I'm entirely with WW. In whipped cream or such it's about the amount easily held in a tablespoon, plopped on top of the main dish, and holding its shape is clearly an implied property of the substance in question.
As I recall, Tigger called it a "golollop" (sp?) when he took that amount of Roo's Strengthening Medicine. Although I don't think Extract of Malt has all that much solidity, now that I think of it...Maybe it was Pooh with Hunny.
Maybe by is thinking of daub not dob?

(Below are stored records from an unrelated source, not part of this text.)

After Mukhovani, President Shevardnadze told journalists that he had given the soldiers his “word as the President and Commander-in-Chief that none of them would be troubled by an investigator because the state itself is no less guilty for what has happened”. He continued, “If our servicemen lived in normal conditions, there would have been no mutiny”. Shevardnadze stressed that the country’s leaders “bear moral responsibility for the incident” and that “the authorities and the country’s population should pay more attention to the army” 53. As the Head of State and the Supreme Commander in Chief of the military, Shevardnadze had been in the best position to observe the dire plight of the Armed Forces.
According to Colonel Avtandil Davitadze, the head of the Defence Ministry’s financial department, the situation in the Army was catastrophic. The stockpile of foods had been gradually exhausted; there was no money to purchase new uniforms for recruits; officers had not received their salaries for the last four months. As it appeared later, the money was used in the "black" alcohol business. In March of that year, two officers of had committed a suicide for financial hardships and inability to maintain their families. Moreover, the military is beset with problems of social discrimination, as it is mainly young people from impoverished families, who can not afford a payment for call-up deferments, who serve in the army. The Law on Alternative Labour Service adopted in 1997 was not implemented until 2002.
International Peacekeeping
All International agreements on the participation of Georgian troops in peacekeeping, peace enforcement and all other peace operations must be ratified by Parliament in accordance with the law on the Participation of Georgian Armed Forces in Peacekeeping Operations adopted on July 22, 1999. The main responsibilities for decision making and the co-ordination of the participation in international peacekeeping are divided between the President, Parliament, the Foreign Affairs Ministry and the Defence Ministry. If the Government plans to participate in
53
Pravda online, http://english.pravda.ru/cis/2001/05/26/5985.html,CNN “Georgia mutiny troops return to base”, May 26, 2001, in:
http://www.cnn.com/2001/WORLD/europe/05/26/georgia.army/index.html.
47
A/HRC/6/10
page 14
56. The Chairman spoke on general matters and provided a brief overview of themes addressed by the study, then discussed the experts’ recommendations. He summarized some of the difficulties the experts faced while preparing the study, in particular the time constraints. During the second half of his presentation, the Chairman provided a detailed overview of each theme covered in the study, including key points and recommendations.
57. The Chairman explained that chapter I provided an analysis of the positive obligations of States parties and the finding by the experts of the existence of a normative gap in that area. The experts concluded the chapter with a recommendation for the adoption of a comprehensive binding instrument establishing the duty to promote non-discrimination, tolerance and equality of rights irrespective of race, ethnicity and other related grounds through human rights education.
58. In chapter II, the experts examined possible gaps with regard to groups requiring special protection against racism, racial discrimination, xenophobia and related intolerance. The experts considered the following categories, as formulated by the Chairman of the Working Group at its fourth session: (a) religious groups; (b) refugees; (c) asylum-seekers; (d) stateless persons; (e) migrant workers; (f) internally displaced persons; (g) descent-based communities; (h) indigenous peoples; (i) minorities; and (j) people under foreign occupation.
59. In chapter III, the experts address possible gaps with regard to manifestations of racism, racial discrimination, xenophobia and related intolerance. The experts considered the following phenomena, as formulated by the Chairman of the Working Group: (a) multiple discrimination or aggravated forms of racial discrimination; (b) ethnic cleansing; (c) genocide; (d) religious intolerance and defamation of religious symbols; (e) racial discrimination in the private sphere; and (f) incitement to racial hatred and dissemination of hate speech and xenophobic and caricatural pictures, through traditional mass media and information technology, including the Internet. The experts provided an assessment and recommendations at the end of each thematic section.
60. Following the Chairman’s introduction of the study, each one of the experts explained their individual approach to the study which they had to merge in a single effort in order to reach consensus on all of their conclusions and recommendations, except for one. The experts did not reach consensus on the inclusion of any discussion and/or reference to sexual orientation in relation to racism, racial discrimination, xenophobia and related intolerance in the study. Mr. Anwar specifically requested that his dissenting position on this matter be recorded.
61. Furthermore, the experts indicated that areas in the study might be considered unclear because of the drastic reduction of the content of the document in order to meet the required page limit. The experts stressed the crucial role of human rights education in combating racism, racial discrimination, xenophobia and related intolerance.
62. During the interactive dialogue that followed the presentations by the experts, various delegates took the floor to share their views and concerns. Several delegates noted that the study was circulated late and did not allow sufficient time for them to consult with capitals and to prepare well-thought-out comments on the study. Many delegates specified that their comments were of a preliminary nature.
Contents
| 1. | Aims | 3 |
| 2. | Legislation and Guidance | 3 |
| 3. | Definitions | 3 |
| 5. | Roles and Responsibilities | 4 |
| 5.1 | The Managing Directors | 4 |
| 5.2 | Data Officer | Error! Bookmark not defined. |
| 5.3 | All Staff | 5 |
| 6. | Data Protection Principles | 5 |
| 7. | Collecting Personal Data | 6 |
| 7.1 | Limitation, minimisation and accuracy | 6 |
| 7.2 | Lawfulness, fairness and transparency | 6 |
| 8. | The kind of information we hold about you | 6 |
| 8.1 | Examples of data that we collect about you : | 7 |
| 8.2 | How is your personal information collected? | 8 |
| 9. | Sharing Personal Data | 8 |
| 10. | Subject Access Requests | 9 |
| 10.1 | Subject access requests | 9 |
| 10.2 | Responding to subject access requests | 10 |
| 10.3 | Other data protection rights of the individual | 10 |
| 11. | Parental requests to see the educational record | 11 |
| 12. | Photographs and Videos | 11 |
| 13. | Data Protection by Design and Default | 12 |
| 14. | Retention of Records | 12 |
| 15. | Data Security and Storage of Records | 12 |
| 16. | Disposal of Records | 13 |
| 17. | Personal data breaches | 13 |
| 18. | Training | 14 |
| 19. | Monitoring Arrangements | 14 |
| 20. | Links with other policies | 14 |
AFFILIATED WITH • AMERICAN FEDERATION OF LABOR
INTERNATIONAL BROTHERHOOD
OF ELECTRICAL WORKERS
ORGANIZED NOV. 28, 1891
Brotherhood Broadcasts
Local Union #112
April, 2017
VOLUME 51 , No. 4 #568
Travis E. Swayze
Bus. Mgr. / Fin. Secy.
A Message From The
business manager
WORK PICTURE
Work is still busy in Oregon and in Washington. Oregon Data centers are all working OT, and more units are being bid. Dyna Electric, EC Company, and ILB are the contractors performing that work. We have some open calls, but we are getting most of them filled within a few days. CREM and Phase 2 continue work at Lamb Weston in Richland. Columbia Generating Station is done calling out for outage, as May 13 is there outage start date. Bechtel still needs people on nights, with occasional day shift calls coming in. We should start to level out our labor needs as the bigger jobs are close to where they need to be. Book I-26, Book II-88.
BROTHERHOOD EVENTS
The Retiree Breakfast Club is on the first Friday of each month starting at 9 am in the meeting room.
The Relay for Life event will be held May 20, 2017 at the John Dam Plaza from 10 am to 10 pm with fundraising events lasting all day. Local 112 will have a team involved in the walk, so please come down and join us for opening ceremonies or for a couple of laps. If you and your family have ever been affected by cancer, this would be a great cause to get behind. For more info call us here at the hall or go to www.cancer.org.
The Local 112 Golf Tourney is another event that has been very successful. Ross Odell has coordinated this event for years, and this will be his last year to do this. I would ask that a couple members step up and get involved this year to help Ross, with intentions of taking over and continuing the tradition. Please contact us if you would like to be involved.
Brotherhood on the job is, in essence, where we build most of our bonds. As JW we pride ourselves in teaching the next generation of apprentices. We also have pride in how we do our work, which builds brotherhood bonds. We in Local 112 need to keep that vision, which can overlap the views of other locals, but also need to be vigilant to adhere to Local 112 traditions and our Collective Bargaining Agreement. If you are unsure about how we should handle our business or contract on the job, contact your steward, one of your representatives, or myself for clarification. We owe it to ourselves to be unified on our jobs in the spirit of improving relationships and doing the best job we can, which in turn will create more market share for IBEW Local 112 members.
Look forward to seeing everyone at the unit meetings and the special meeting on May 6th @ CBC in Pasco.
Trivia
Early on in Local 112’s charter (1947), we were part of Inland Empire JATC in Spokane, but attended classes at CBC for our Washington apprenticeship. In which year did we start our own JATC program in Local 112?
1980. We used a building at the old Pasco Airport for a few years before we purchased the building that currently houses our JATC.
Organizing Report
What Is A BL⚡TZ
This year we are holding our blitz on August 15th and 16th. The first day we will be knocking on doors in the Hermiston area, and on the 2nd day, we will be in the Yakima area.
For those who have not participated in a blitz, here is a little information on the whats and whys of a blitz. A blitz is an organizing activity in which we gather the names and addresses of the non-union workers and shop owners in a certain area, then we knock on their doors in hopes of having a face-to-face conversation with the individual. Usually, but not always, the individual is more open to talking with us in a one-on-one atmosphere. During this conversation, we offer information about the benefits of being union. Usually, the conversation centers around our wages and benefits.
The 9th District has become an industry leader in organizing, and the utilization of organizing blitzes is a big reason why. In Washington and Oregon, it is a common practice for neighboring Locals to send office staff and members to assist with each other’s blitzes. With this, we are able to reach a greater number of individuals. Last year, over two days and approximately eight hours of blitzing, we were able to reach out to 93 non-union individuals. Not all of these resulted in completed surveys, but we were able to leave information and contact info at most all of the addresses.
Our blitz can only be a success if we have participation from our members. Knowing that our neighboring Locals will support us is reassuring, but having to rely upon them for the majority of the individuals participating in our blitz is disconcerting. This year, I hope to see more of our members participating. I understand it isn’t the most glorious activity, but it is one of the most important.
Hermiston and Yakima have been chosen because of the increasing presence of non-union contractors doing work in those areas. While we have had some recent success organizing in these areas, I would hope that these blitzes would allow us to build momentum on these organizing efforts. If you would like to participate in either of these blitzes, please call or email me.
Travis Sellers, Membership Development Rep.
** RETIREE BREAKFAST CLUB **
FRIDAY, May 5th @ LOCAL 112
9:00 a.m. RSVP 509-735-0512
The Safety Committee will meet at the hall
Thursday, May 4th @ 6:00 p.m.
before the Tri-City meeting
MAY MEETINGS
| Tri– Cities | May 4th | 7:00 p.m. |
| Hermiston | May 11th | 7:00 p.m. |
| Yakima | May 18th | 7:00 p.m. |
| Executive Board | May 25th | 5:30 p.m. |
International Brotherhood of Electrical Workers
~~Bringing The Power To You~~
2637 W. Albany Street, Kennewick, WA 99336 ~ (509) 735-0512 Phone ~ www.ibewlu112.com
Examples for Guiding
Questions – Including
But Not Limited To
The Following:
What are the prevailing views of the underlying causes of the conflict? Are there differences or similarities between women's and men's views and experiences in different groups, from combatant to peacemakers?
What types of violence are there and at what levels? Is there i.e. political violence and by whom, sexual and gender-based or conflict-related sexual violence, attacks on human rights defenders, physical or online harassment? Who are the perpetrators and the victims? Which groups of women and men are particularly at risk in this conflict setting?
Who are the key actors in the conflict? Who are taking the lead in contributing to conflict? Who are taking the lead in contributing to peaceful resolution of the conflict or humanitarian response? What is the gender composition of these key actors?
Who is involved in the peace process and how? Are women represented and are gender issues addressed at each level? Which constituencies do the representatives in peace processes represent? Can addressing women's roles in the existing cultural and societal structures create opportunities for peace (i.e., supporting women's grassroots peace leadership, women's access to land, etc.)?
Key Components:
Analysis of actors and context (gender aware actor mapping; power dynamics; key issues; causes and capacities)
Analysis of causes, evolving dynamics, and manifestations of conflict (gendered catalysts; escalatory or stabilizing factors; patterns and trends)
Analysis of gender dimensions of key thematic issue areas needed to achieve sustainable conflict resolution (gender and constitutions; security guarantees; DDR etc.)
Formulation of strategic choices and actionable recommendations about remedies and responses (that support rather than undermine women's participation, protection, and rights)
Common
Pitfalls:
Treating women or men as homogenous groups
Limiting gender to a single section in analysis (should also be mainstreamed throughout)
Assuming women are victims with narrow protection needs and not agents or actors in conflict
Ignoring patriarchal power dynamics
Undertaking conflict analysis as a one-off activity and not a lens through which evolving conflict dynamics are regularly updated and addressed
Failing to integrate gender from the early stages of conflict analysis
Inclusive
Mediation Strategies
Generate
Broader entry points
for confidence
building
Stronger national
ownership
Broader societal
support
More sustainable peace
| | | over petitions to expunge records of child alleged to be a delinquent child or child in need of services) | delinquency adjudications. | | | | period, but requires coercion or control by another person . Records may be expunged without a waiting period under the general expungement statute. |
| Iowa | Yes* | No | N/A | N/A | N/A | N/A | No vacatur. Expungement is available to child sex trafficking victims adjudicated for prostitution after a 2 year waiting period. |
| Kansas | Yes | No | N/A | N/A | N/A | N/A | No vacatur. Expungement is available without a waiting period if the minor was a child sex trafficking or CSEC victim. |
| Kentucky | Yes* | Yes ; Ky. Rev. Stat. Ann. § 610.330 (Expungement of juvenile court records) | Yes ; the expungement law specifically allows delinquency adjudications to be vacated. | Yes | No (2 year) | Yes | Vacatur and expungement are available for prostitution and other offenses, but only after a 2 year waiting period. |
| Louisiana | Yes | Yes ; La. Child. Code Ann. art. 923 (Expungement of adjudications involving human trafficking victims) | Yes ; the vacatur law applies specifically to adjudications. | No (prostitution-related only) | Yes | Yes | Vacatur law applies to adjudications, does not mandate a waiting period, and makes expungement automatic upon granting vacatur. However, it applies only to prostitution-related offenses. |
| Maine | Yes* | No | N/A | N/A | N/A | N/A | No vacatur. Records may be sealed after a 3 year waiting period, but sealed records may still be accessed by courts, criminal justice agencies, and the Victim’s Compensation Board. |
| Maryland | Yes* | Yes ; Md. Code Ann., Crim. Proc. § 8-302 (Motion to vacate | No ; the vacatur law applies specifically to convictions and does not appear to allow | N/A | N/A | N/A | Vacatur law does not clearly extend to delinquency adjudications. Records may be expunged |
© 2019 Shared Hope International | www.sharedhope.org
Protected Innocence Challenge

Atomica gives lots of cheerful definitions, which sort of fit the idea, though they seem to refer specifically to paint:
*******************
daub (dôb)
v., daubed, daub·ing, daubs.
v.tr.
To cover or smear with a soft adhesive substance such as plaster, grease, or mud.
To apply paint to (a surface) with hasty or crude strokes.
To apply with quick or crude strokes: daubed glue on the paper.
v.intr.
To apply paint or coloring with crude, unskillful strokes.
To make crude or amateurish paintings.
To daub a sticky material.
n.
The act or a stroke of daubing.
A soft adhesive coating material such as plaster, grease, or mud.
Matter daubed on.
A crude, amateurish painting or picture.
[Middle English dauben, from Old French dauber, from Latin d?alb?re, to whitewash : d?-, intensive pref.; see de? + albus, white.]
*************************
And for me, a dollop always involves a spoon. It's the amount of something goopy you can scoop with a spoon, and with a flourish, glob it onto your plate. Therefore, as stated earlier, you couldn't speak of a dollop of orange juice. We would like use the word for sour cream or whipped cream.